聖女である彼女は、死後数年経っても遺体は腐敗していないはずだと証明するためだったそうですが、その遺体はもちろん腐敗していて見るも無惨な状態だったそうです。
母アンナがアンネリーゼの事件を語る動画は、ビデオテープに残されていますが、彼女は年老いてもなおアンネリーゼが聖女だったと語っています。
アンネリーゼを語る目線は常に一方的で、他人の目線や他の考え方を一切受け入れることはせず、自分の思い描いていた娘像を楽しそうに語っていました。
もしも彼女が狂気に取り憑かれていなかったら、自分の最愛の娘の遺体を掘り起こすことなどしなかったことでしょう。
さいごに
映画【エミリー・ローズ】は、ローズを聖人化し自らを犠牲にしたことを美徳のように描いていましたが、それは映像表現としていささか問題があったのではと感じます。
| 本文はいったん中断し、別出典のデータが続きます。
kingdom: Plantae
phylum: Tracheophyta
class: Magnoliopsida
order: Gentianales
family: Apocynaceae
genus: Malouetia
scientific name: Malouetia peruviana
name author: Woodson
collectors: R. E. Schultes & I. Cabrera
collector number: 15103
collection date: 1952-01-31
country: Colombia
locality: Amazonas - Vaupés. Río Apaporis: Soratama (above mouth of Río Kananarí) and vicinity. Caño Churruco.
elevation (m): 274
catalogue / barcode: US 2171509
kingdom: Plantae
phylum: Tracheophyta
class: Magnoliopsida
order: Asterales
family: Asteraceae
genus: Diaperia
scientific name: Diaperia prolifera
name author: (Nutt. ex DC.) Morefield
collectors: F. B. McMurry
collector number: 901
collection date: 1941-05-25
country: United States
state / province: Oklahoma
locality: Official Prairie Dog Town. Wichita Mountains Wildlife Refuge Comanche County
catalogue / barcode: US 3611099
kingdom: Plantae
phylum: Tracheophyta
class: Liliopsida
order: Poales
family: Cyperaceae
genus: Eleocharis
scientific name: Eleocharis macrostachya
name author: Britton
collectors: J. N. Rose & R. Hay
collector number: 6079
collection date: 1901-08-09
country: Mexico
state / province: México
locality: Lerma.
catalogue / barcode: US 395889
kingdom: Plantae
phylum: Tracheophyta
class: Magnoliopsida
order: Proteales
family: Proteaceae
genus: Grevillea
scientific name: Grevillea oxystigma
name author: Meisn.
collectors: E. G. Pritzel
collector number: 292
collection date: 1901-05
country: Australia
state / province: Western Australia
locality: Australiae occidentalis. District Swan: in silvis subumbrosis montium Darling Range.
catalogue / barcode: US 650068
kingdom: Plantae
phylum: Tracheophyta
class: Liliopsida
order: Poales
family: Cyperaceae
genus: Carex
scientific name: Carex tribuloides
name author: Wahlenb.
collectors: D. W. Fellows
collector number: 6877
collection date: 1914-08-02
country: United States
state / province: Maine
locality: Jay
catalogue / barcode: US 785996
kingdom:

それはすでにこの話の元となった、アンネリーゼの事件がとても偏った方向に報道されていたことと関連していると考えられます。
90年代の日本では、彼女の事件は面白おかしく編集され「恐怖の悪魔憑き」などの文言が添えられ、悪魔に憑かれた音声テープなどが流されました。
しかし、彼女がなぜそこまで追い込まれて、悪魔に憑かれてしまったのかは知られることはなかったのです。
映画【エミリー・ローズ】は現在アマプラで無料視聴が始まりましたが、視聴してみてなんだかおかしいなと気付いてくれる人がいてくれればと感じました。
最後まで読んでくれてありがとうございます。